Crosslinkable Nitroxide Radical Polymer for Energy Storage Applications

Due to the amount of waste generated by lithium-ion batteries disposal, a more environmentally friendly option such as organic batteries is desired to fulfill the need of this large market. Redox-active radical polymers such as poly(2,2,6,6-tetramethylpiperidinyloxy-4-yl methacrylate) (PTMA) are popularly studied as electrode materials for organic batteries. However, linear PTMA may dissolve in the electrolyte and thus degrade the battery‘s capacity over time. Therefore, crosslinked PTMA is gaining interest as one solution to this challenge.

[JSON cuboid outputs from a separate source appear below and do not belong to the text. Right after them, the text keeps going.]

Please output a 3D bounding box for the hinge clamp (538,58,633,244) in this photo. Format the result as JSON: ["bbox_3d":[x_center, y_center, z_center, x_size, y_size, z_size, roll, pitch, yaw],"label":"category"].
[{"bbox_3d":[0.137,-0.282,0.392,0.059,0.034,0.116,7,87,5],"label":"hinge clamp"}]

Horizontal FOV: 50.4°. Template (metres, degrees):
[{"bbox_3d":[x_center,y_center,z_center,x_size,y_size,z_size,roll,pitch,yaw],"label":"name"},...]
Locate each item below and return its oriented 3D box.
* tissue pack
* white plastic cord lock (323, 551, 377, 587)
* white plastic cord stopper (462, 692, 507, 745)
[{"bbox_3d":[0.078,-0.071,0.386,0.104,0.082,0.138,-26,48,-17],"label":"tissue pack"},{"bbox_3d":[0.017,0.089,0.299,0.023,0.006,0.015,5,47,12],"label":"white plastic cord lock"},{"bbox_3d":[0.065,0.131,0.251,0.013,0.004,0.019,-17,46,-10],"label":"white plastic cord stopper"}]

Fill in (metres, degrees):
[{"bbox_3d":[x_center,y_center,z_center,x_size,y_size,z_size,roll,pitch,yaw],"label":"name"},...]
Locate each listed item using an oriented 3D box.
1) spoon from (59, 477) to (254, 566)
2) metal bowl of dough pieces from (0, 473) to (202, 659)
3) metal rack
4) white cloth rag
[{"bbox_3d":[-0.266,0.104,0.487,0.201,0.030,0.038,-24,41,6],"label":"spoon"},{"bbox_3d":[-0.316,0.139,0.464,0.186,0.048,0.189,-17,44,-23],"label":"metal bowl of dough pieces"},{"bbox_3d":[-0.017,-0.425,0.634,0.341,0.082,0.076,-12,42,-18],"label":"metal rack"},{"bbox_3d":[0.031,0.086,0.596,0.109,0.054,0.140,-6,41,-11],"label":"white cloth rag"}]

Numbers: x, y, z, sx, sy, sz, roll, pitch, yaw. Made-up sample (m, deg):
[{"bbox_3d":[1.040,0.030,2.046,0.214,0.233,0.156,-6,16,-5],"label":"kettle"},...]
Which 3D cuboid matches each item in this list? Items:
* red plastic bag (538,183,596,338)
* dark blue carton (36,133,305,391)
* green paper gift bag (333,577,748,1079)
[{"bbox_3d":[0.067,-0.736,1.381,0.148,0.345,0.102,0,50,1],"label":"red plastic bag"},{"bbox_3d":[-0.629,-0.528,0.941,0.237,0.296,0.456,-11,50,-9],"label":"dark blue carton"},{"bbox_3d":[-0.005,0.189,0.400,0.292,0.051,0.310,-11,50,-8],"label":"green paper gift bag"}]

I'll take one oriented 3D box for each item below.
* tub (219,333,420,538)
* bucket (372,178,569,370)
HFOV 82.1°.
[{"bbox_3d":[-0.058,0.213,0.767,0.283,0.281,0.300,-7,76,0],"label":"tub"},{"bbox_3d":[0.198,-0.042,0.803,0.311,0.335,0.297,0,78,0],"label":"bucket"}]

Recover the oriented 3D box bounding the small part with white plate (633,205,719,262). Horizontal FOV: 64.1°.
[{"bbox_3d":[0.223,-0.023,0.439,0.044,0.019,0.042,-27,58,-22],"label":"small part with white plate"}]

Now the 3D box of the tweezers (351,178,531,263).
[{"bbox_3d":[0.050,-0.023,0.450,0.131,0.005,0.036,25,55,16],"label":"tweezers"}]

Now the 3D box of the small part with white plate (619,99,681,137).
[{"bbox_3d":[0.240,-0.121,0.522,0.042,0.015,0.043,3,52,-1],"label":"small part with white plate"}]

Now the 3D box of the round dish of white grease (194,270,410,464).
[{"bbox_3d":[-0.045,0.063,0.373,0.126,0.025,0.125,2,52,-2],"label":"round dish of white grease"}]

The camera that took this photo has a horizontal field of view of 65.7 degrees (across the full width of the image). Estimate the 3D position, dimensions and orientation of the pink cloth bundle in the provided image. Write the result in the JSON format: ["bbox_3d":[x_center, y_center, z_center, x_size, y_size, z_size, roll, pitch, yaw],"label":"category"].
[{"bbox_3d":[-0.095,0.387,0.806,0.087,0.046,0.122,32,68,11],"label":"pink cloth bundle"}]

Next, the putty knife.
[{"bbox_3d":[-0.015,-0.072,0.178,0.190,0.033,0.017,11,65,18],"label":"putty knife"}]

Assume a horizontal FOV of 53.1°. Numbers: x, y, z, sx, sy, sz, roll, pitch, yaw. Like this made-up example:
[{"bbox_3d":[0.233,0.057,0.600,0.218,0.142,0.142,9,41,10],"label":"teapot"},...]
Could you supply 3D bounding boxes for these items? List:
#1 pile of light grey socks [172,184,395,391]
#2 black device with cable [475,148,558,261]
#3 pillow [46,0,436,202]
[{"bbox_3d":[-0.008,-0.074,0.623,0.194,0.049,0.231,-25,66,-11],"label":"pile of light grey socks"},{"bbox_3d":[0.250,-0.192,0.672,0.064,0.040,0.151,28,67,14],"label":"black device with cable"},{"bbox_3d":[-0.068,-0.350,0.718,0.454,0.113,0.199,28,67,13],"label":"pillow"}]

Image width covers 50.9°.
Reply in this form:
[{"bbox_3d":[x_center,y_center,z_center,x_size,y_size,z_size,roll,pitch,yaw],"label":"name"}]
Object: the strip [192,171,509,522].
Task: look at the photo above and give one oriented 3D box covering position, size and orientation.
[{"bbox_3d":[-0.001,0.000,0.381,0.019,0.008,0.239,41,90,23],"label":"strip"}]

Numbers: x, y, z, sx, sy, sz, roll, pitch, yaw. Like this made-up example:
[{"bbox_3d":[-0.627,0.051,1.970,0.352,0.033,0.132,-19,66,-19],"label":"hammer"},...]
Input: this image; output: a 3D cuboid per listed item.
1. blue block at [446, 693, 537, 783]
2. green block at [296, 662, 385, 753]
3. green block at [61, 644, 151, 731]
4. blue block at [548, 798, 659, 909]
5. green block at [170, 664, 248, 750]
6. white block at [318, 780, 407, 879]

Here, we present a simple, post-synthetic route to crosslink PTMA while maintaining a relatively high discharge capacity. PTMA monomer is randomly copolymerized with glycidyl methacrylate (GMA). Upon thermal treatment or UV radiation, PTMA is immobilized in a network. The swelling ratio of the crosslinked electrode is calculated from the dry and swelled thickness measured by electrochemical quartz crystal microbalance with dissipation (EQCM-D). The electrochemical properties of the P(TMA-co-GMA) electrodes are obtained using cyclic voltammetry and galvanostatic cycling to evaluate whether crosslinking improves cell performance. Our general finding is that PTMA dissolution was prevented by this crosslinking approach.